▶ [PROBLEM STATEMENT]
The lines below starting at the line containing "roll_deg: -4.0" and ending at the line containing "f_number: 1.8" are to be repeated exactly, with both ends kept and nothing else added.
** Opening RECORDS SHOWN block **
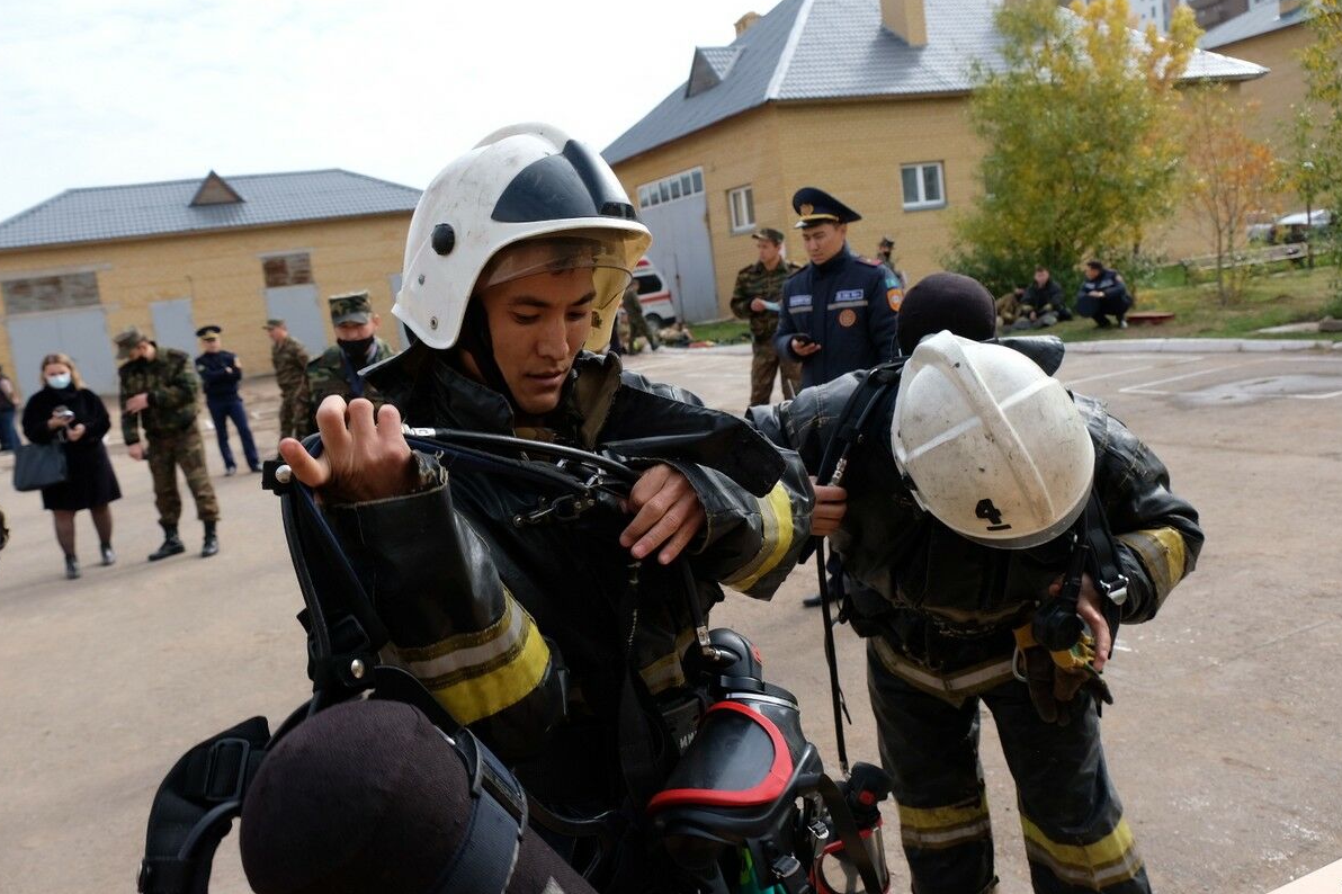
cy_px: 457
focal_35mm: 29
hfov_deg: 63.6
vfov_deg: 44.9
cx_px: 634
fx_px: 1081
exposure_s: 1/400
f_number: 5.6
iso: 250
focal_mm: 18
** Closing RECORDS SHOWN block **
** Opening RECORDS SHOWN block **
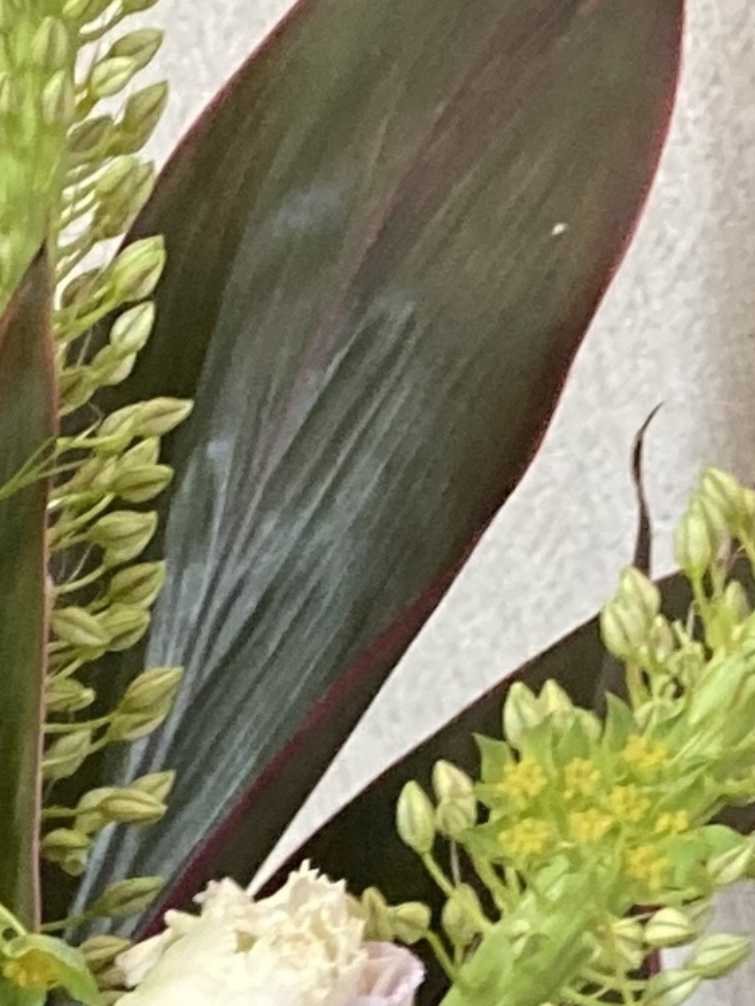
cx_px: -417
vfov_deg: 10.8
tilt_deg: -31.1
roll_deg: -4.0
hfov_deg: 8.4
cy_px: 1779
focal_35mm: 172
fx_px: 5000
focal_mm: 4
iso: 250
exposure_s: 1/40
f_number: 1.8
** Closing RECORDS SHOWN block **
▶ [YOUR SOLUTION]
roll_deg: -4.0
hfov_deg: 8.4
cy_px: 1779
focal_35mm: 172
fx_px: 5000
focal_mm: 4
iso: 250
exposure_s: 1/40
f_number: 1.8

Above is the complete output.